All these numbers and letters are different forms of retirement accounts that allow you to defer your taxes – 401(k) and 403(b) are US retirement accounts, and an RRSP is the Canadian equivalent. The money in these accounts grows with taxes deferred until you take it out for retirement or if you really need to withdraw some before then. However, if you do withdraw before retirement, you may face:

  • Penalties you have to pay depending on the reason for the withdrawal (US)
  • Loss of contribution room equal to the withdrawal amount (RRSP)

The most notable difference between 401(k)s and 403(b)s:

  • Most private employers use 401(k)s. Often companies offer a 401(k) matching program where your employer pitches in some money to match a portion of what you’re contributing. 
  • 403(b)s are for nonprofits, schools, and government organizations and come with benefits such as reduced fees. 

RRSPs are quite different from the US versions, so check out the RRSP-specific blog and the Investing 101 course for more information.

 

Roth IRAs and TFSAs

IRA means Individual Retirement Account—so it is money you can put aside for your retirement. Conversely, a TFSA is a Tax-Free Savings Account, so it is not intended for retirement, although you can use it for that purpose if you want to. 

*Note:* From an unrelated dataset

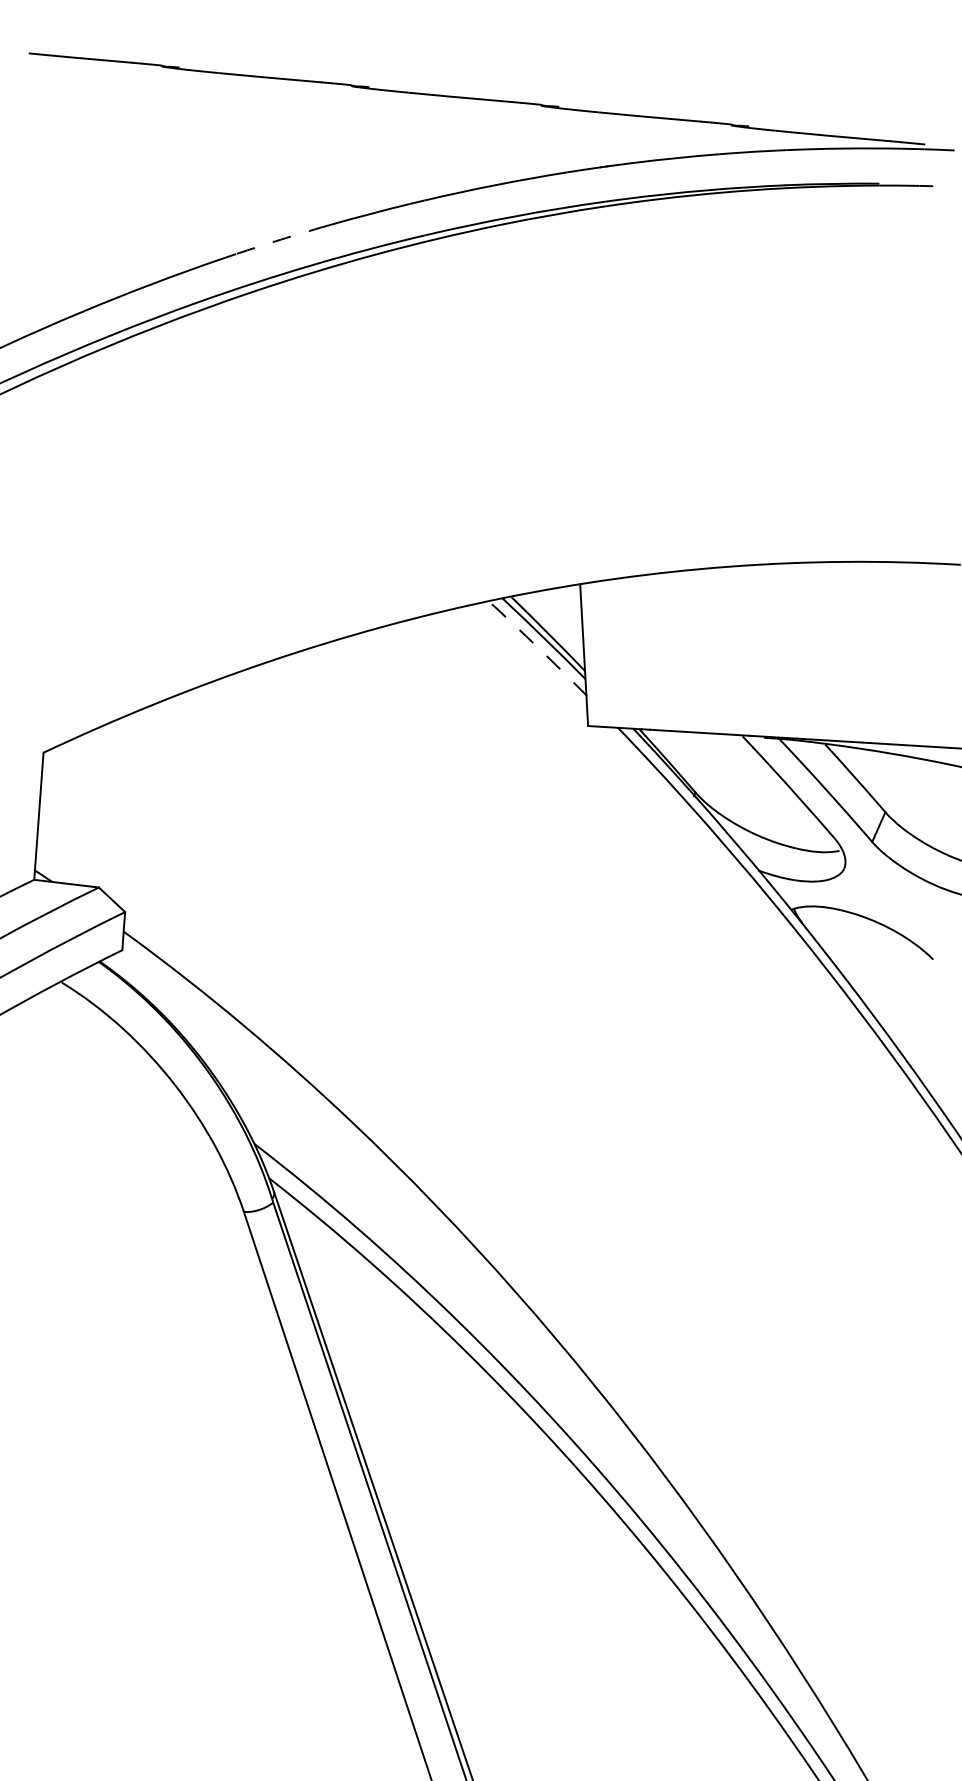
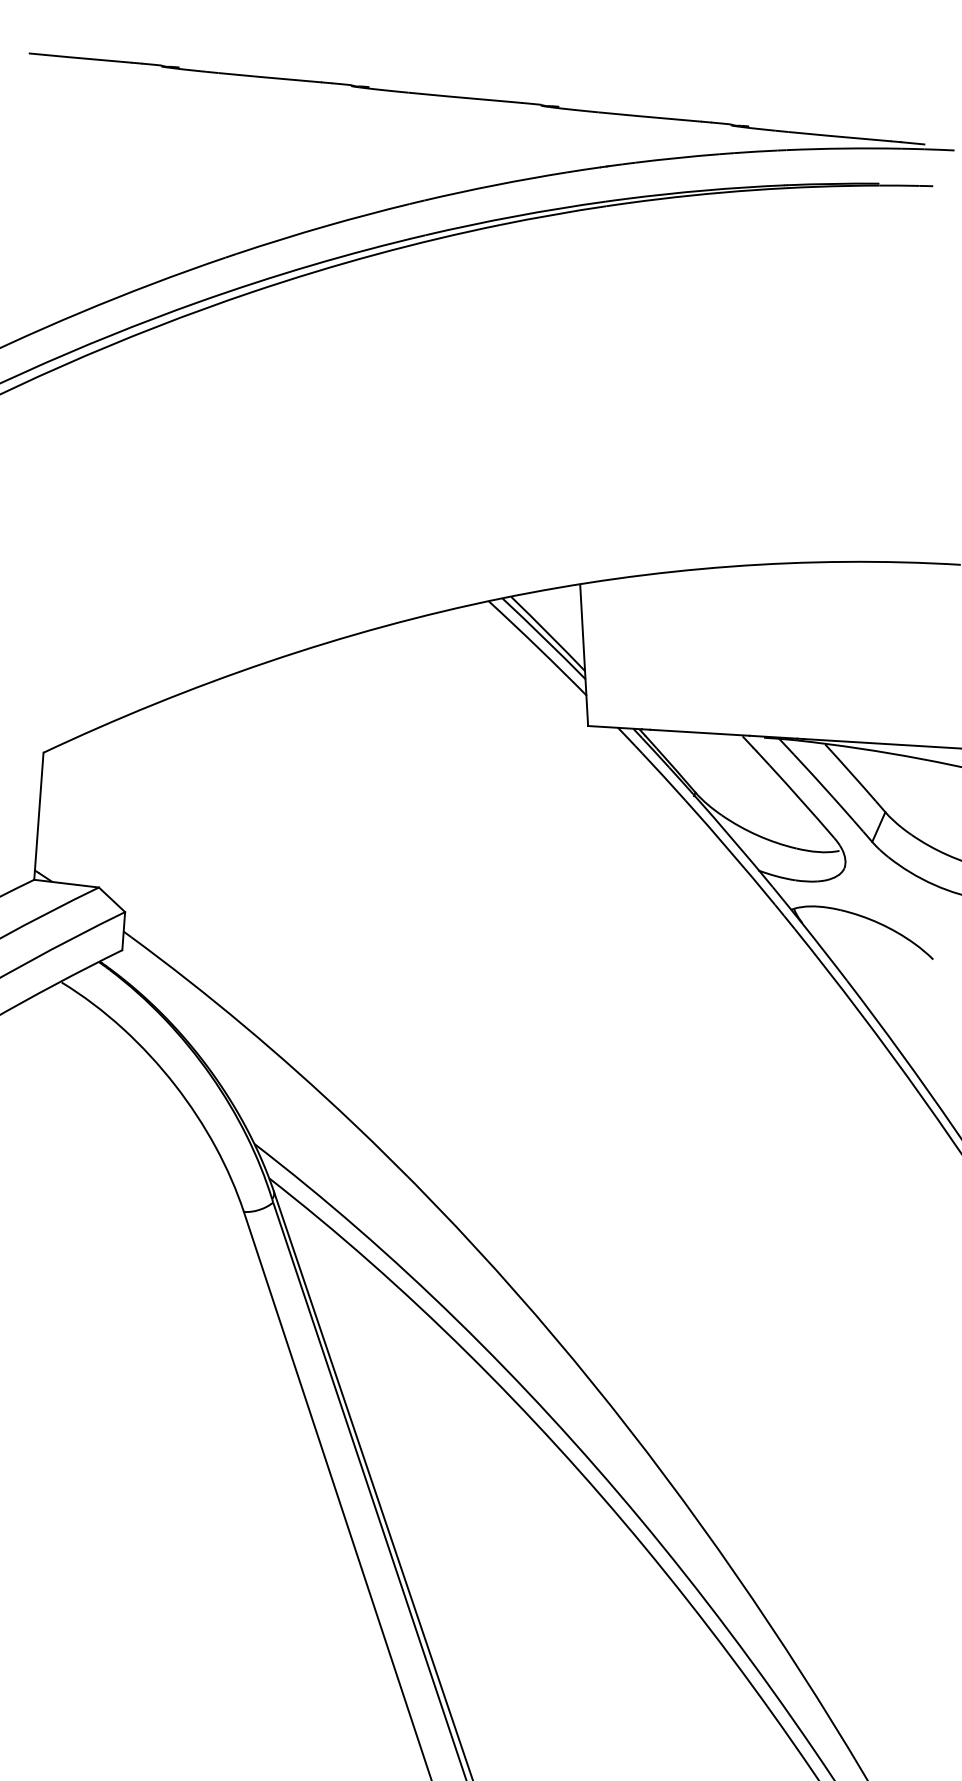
arc at (281, 239): dashed -> solid
arc at (538, 647): dashed -> solid
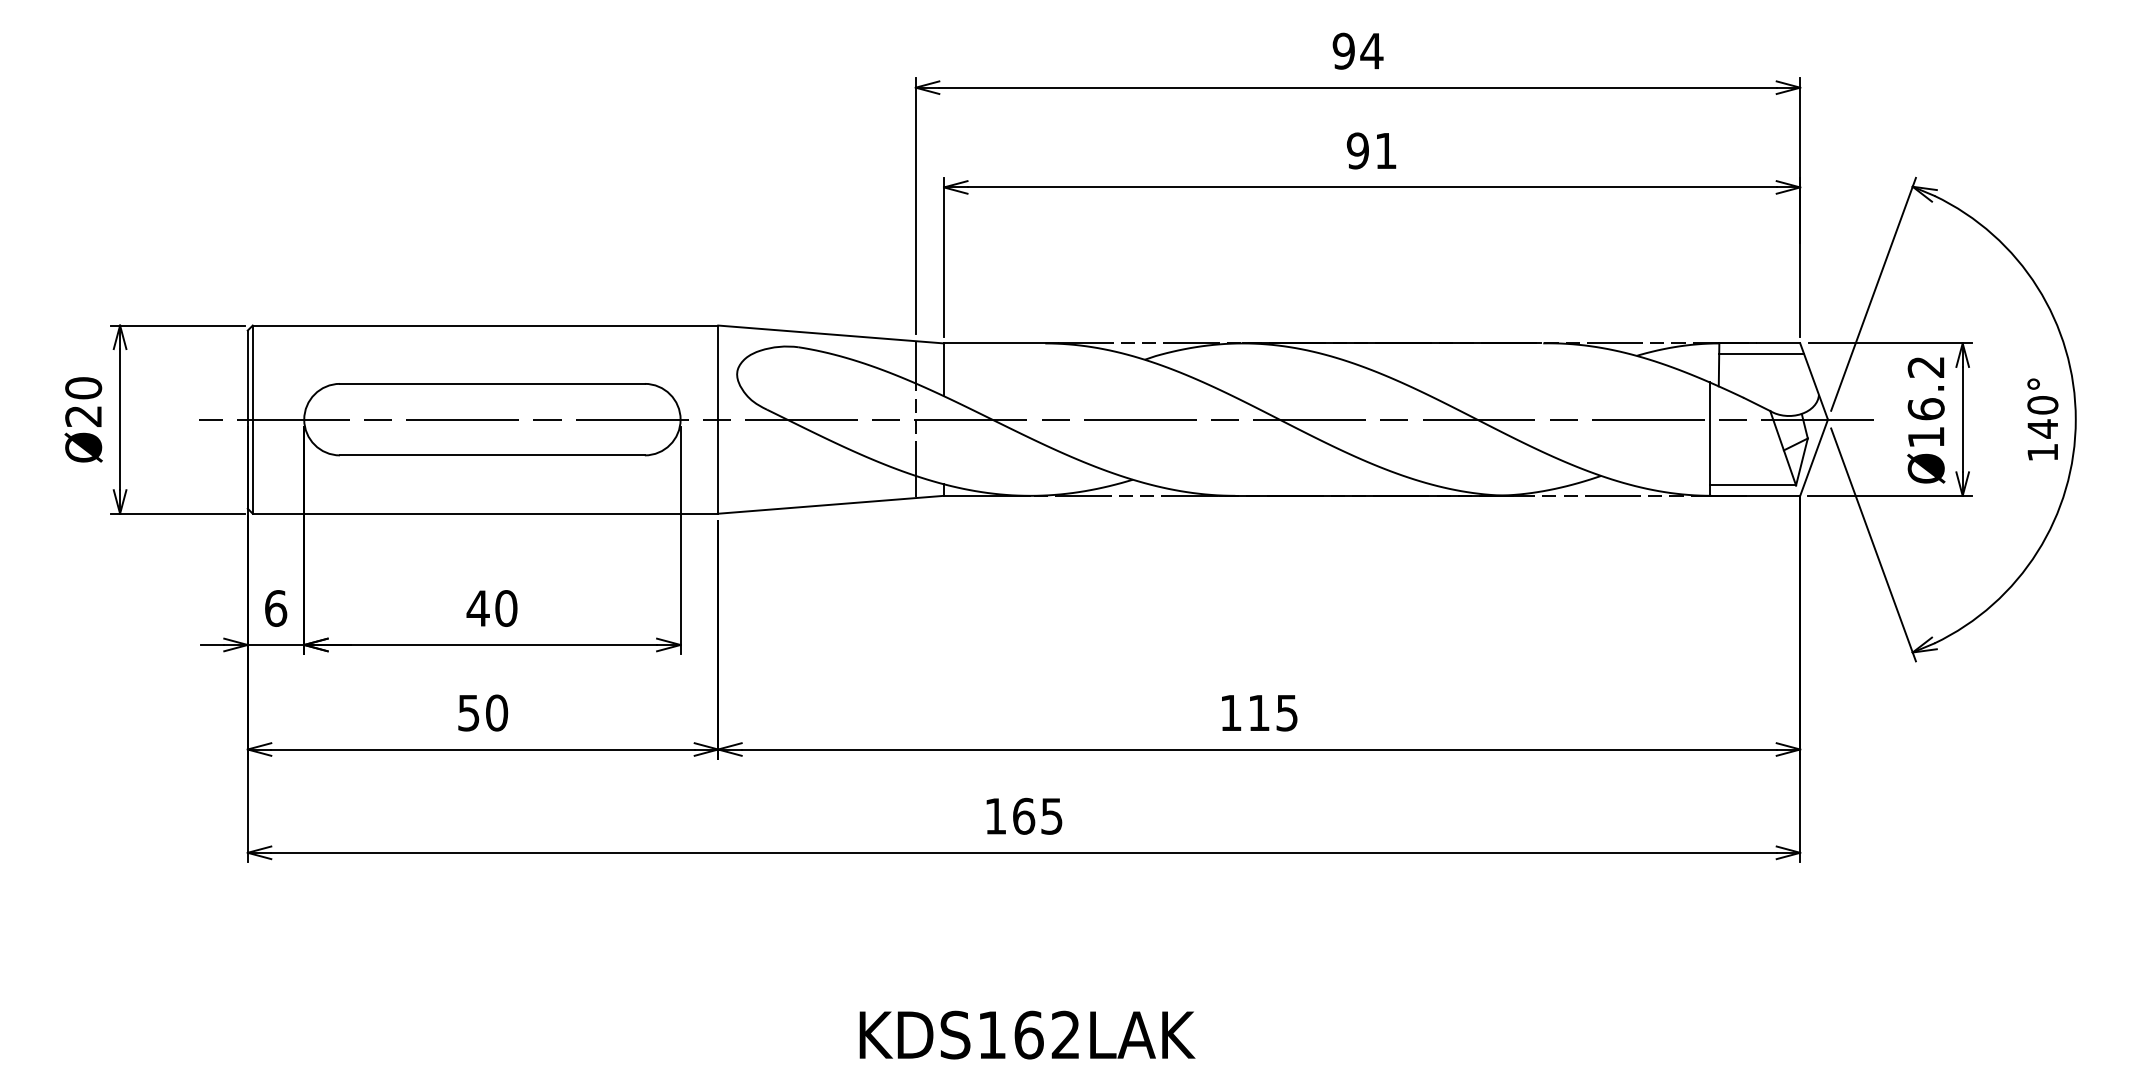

Neither of these accounts offers tax benefits now, but you can withdraw the money you make on your investments inside them tax-free when you retire. You won’t pay taxes on any capital gains, interest earned, or dividends from assets within these accounts. TFSAs are more flexible regarding withdrawals because you can withdraw from them at any time, whereas you usually have to wait until you retire with Roth IRAs if you don’t want to pay any penalties.

 

Mutual Funds and ETFs

Mutual funds are a way to invest in many different companies at once, helping you diversify your investment portfolio regardless of how much you have to invest. When investing in mutual funds, you get a fraction of each of the investments in the mutual fund. However, you will have to pay high fees for investing in mutual funds because they have people managing them. 

ETFs are similar to mutual funds because they too allow you to buy shares of a large pool of companies in a single, lower-priced share. You often pay considerably less in management fees for ETFs than for mutual funds, and you can invest in them through the stock market.

 

Dividends

A dividend is a portion of a company’s profits paid out to shareholders. The amount paid out varies depending on the company’s performance. There are many different classifications of dividends, but it is important to know that no company is legally required to pay any dividends. The type of stock you own in that company determines who gets paid dividends first if they are declared.

 

Cryptocurrencies

There is a lot of buzz about this new type of investment. Cryptocurrencies are digital money systems that aren’t connected to or controlled by any government, making them easy to move. They also have the same value worldwide, so using them to make purchases avoids having to do foreign currency exchanges. 

Bitcoin and Ethereum are the two most popular cryptocurrencies currently, but there are plenty of others. These currencies are one of the most volatile forms of investment, so you should know that before entering into the market if you choose to do so.

 

Major Takeaways:

  • Stocks are the most popular choice of security to invest in due to their generally reliable strong returns. Bonds are less risky because they guarantee a return, but as a result, the returns are lower than what you can make from stocks. 
  • 401(k)s, 403(b)s, and RRSPs are accounts meant to help you save for your retirement. They allow you to defer paying taxes until you withdraw from them.
  • Roth IRAs and the TFSA are accounts you can invest in that allow you to withdraw money from them tax-free.
  • Mutual funds and ETFs allow you to invest in many different companies at once – mutual funds are managed by people, and you pay higher fees. ETFs are usually passively managed and thus charge much lower fees.